Of course, if we would have had a full fill it would have been a much easier trade but I have seen those half fill gaps run away from me too many times so I wanted to spend some time to determine how we could have made this a great entry. Of course one way to work with GAPs is to fade into the fill attempt at different levels but this leaves you with a much wider risk margin, a risk that quite fankly I am not willing to accept. (look up fade on google for more info but its pretty much buying/shorting against the trend with the assumption of reversal)

This week alone we had 3 days with partial fills with each of those attempts being the respective high or low of the day. I will be spending some more time on trying to perfect this a bit more so we can properly analyse the signs after we have a GAP to improve probability and ensure we have better protection then a fade. Enough is enough, too many times did we miss a great trade. As I do not see an end to GAPs at the moment due to the crazy overnight activity spured by world markets we need to ensure we can use this to our advantage. This is definitly something that differs quite a bit from what I had experienced before.

Well jobs report again, an important piece of fundamental information that will drive the markets on the short term. I think regardless of expectations, the job report will spur some buying at least into mid next week. At this point we have priced in the worst job report possible so if we see any sign of relief or even hit the expected numbers we should see some bulls step in. We have a lot of talk about bottoming processes now on many news sites, not sure where they are getting their information from (maybe they were reading this here lol) but this talk is what will bring back some confidence for buyers for the last fake rally before hitting our mid term lows.

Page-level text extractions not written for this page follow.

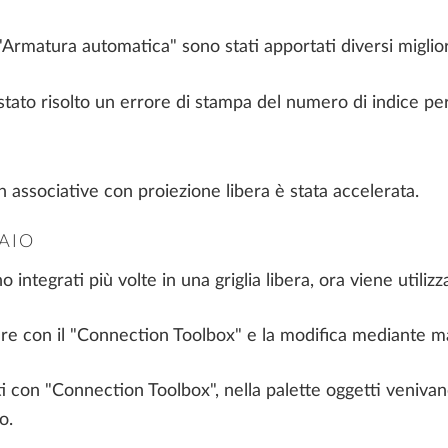
"Armatura automatica" sono stati apportati diversi miglio
tato risolto un errore di stampa del numero di indice per 
n associative con proiezione libera è stata accelerata.
AIO
integrati più volte in una griglia libera, ora viene utilizz
ure con il "Connection Toolbox" e la modifica mediante m
 con "Connection Toolbox", nella palette oggetti venivano 
o.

Of course if we end up turning down from here, which is very possible we should be seeing VIX on the edge of the breakout. If VIX is to break out, which can occur today we should have a 3 days window where the bottom is formed. It is possible, and I would love to say that my original time frames holds true but we have seen too much continuation of the trend acceleration I have been talking about. When the market does not do what you think it should do, change your strategy. It is less likly to be honest today as we have friday but something to be considered.

In summary, as you can see today is quite difficult to forecast - its anyones game. I may post some more details after the report and after seeing the first 15 min to make a better call where we will go.

How to trade?
We missed the short, no need to chase, especially since we do not know where it will turn. Patience, Patience, our move will come soon.


  1. Chris,

    Thanks for the info about the GAPs and 50% retrace. Will keep that in mind from now on. Keep up the great work!

  2. Today marks the first time that I see CNBC posting an article about the 400 range as a bottom.

    "Charts Predict: 'Dangerous' S&P Could Hit 450"

    It seems news has finally caught up on what we have been saying for a year now.

  3. They must have noticed your blog ;-)

  4. is bounce in the making today?

  5. trade range narrowing as you can see here, unfortunately I do not see much upside here. Of course anything is possible but we have a weekend ahead of us, some big short covering this morning, and as I write this I see this HUGE down bar so I guess we have our answer.

  6. Is this fake bounce now that Q has made the low? or couple of days of rally? to what level?

  7. "How could we have determined that a fill would not occur? Take a look at the 5-min bars off the open. You see small open/close on top of wide ranges."

    Chauger, I want to ask if you have a screen shot of what this looks like. Have an idea, but not too certain if what I am thinking what you are thinking.:)

    A screenshot would be cool, especially on this mornings action. Thanks.

  8. here you go.

    WHen looking at candlesticks, if you have long lines but small boxes it marks indecision. We would have needed big boxes on top of the lines (meaning where the length of the box is the same or close to the same as the line).

    Long lines, small boxes are also called spinners, showing indecision, meaning neither bulls or bears are winning, if that is the case the previous trend wins most of the time.